Health Care Leaders Say New Medical District Will Not Drive Up Costs
By Jillian Petrus, Reporter
CEDAR RAPIDS, Iowa - The rising cost of health care has been a contested issue this election season.
Just two years ago the Institute for Healthcare Improvement recognized Cedar Rapids as a city that has affordable, quality care.
But will that change with the city's development of a medical district? Typically, we think of competition as a good thing in any business market. However, health care experts say that's not always the case, particularly when you have a lot of competition in a small area.
So, can this new medical district fit into the community without overwhelming it?

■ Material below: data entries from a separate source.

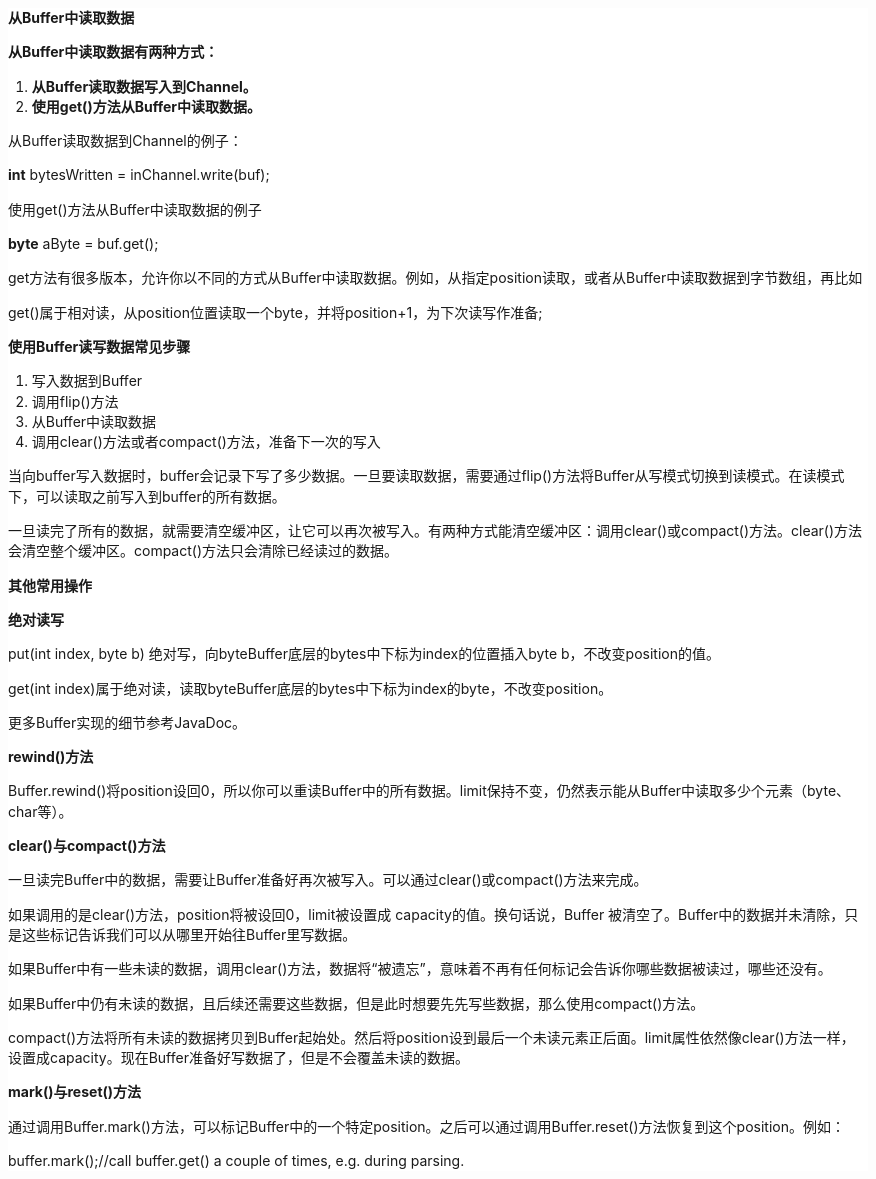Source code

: **从Buffer中读取数据**

**从Buffer中读取数据有两种方式：**

1. **从Buffer读取数据写入到Channel。**
2. **使用get()方法从Buffer中读取数据。**

从Buffer读取数据到Channel的例子：

**int** bytesWritten = inChannel.write(buf);

使用get()方法从Buffer中读取数据的例子

**byte** aByte = buf.get();

get方法有很多版本，允许你以不同的方式从Buffer中读取数据。例如，从指定position读取，或者从Buffer中读取数据到字节数组，再比如

get()属于相对读，从position位置读取一个byte，并将position+1，为下次读写作准备;

**使用Buffer读写数据常见步骤**

1. 写入数据到Buffer
2. 调用flip()方法
3. 从Buffer中读取数据
4. 调用clear()方法或者compact()方法，准备下一次的写入

当向buffer写入数据时，buffer会记录下写了多少数据。一旦要读取数据，需要通过flip()方法将Buffer从写模式切换到读模式。在读模式下，可以读取之前写入到buffer的所有数据。

一旦读完了所有的数据，就需要清空缓冲区，让它可以再次被写入。有两种方式能清空缓冲区：调用clear()或compact()方法。clear()方法会清空整个缓冲区。compact()方法只会清除已经读过的数据。

**其他常用操作**

**绝对读写**

put(int index, byte b)	绝对写，向byteBuffer底层的bytes中下标为index的位置插入byte b，不改变position的值。

 get(int index)属于绝对读，读取byteBuffer底层的bytes中下标为index的byte，不改变position。

更多Buffer实现的细节参考JavaDoc。

**rewind()方法**

Buffer.rewind()将position设回0，所以你可以重读Buffer中的所有数据。limit保持不变，仍然表示能从Buffer中读取多少个元素（byte、char等）。

**clear()与compact()方法**

一旦读完Buffer中的数据，需要让Buffer准备好再次被写入。可以通过clear()或compact()方法来完成。

如果调用的是clear()方法，position将被设回0，limit被设置成 capacity的值。换句话说，Buffer 被清空了。Buffer中的数据并未清除，只是这些标记告诉我们可以从哪里开始往Buffer里写数据。

如果Buffer中有一些未读的数据，调用clear()方法，数据将“被遗忘”，意味着不再有任何标记会告诉你哪些数据被读过，哪些还没有。

如果Buffer中仍有未读的数据，且后续还需要这些数据，但是此时想要先先写些数据，那么使用compact()方法。

compact()方法将所有未读的数据拷贝到Buffer起始处。然后将position设到最后一个未读元素正后面。limit属性依然像clear()方法一样，设置成capacity。现在Buffer准备好写数据了，但是不会覆盖未读的数据。

**mark()与reset()方法**

通过调用Buffer.mark()方法，可以标记Buffer中的一个特定position。之后可以通过调用Buffer.reset()方法恢复到这个position。例如：

buffer.mark();//call buffer.get() a couple of times, e.g. during parsing.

Project leaders say it can.
"I think each of us as providers are trying to turn our attention to how are we actively trying to drive the cost of care down," said Ted Townsend, CEO of St. Luke's Hospital and Board Chair with the Self Supporting Municipal Improvement District. "The medical district is all about creating an attractive experience for people to get their health care in Cedar Rapids."
The medical district will take up 50-square blocks and includes St. Luke's Hospital, Mercy Medical Center and the Physicians clinic of Iowa.
"We're a perfect community for this," said CEO of Mercy Medical Center, Tim Charles. "The fact that you have two major medical complexes this close together allows us to do something that many communities of our size would only dream of doing."
But as recently as 2011, area cancer treatment facilities questioned the "over saturation" of certain specialized medical services offered in Cedar Rapids. Centers in Waterloo, Iowa City and Mercy Medical asked that St. Luke's be denied a "Certificate of Need" to purchase a piece of equipment used for radiation treatments. The various centers stated they felt the tool would be an unnecessary duplication of services already provided by their facilities.
However, Cedar Rapids health care leaders maintain that the new medical district will not drive up health care costs. The goal, they say, is not to compete but instead create a selling point for the city.
"We're much more about trying to all be on the same team even as competitors to try and attract people to our community," said Townsend, "We wan to make this as great of an experience for people as they can have."